WORK ITEM:
The lines from the one holding "List each element's type, its" through the end of the records below are to be written out exactly, and nothing else; pictures are to be left out.

RECORD EXCERPTS:
++++++

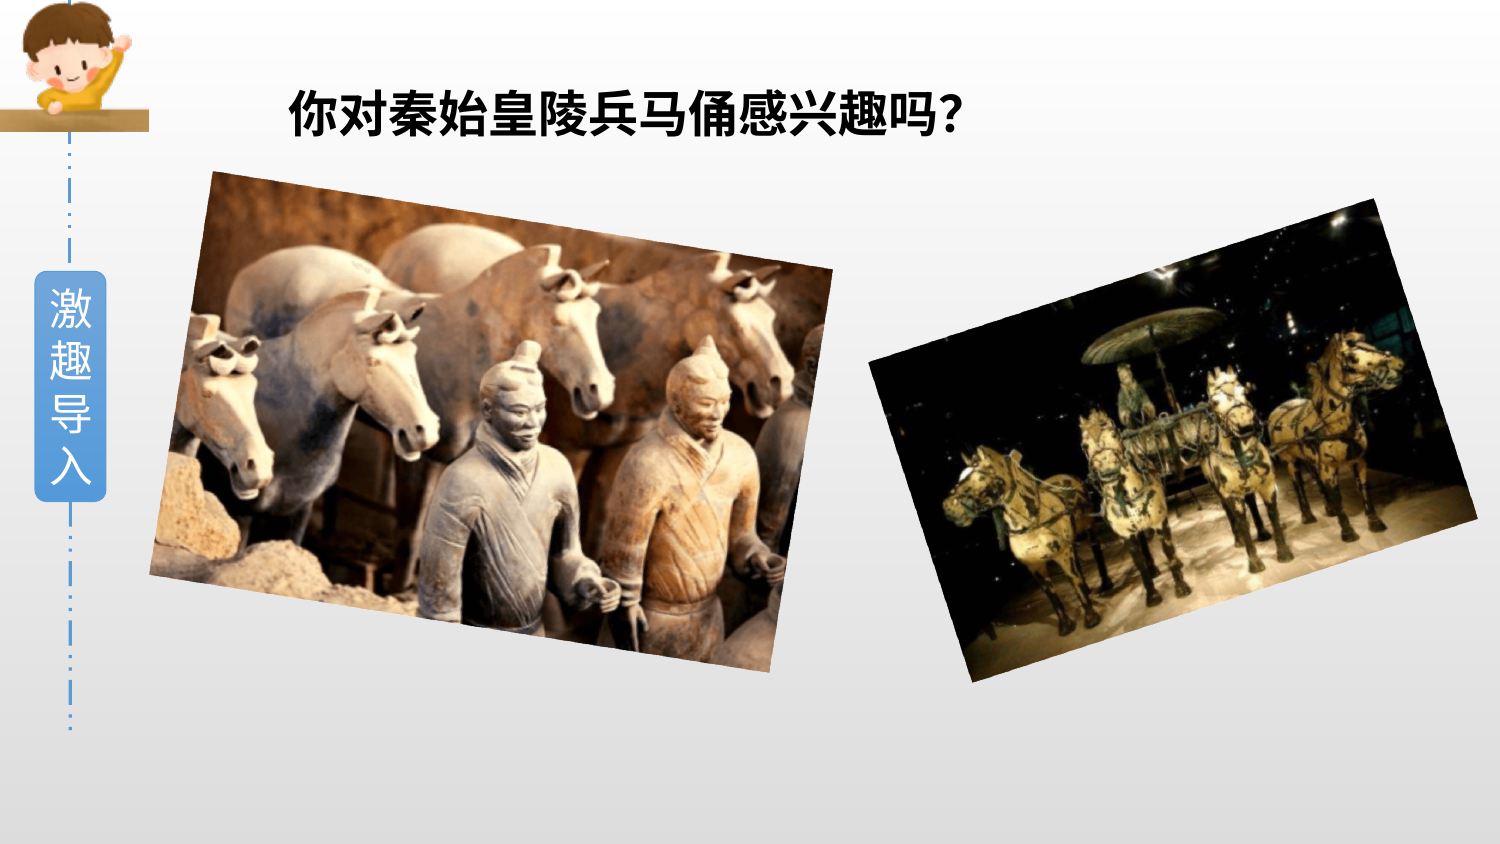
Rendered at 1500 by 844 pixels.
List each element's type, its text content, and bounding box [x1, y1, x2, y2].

text_box 激趣导入 [34, 270, 107, 503]
text_box 你对秦始皇陵兵马俑感兴趣吗？ [177, 29, 1112, 149]
picture [869, 199, 1477, 682]
picture [150, 172, 832, 672]
picture [0, 0, 149, 132]
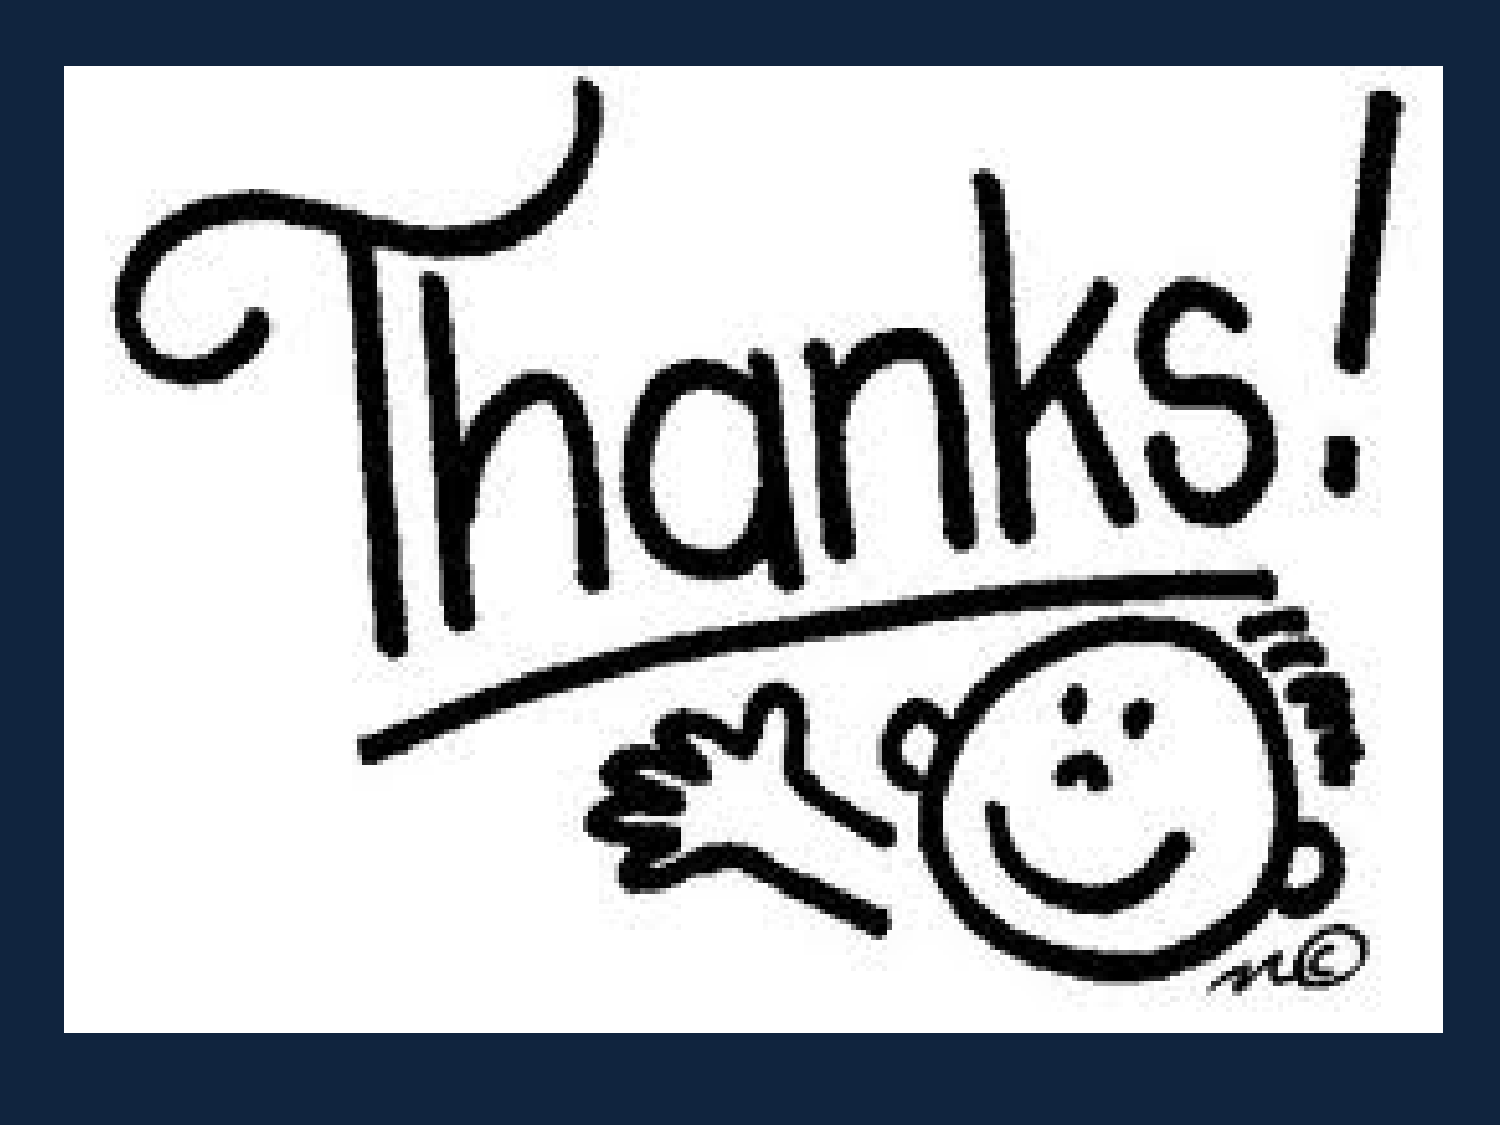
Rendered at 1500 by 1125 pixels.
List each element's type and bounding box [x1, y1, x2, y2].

list [64, 66, 1443, 1034]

++++++

RESULT FOR THIS EXERCISE:
List each element's type, its text content, and bounding box [x1, y1, x2, y2].

text_box 激趣导入 [34, 270, 107, 503]
text_box 你对秦始皇陵兵马俑感兴趣吗？ [177, 29, 1112, 149]
picture [869, 199, 1477, 682]
picture [150, 172, 832, 672]
picture [0, 0, 149, 132]
Rendered at 1500 by 1125 pixels.
List each element's type and bounding box [x1, y1, x2, y2].

list [64, 66, 1443, 1034]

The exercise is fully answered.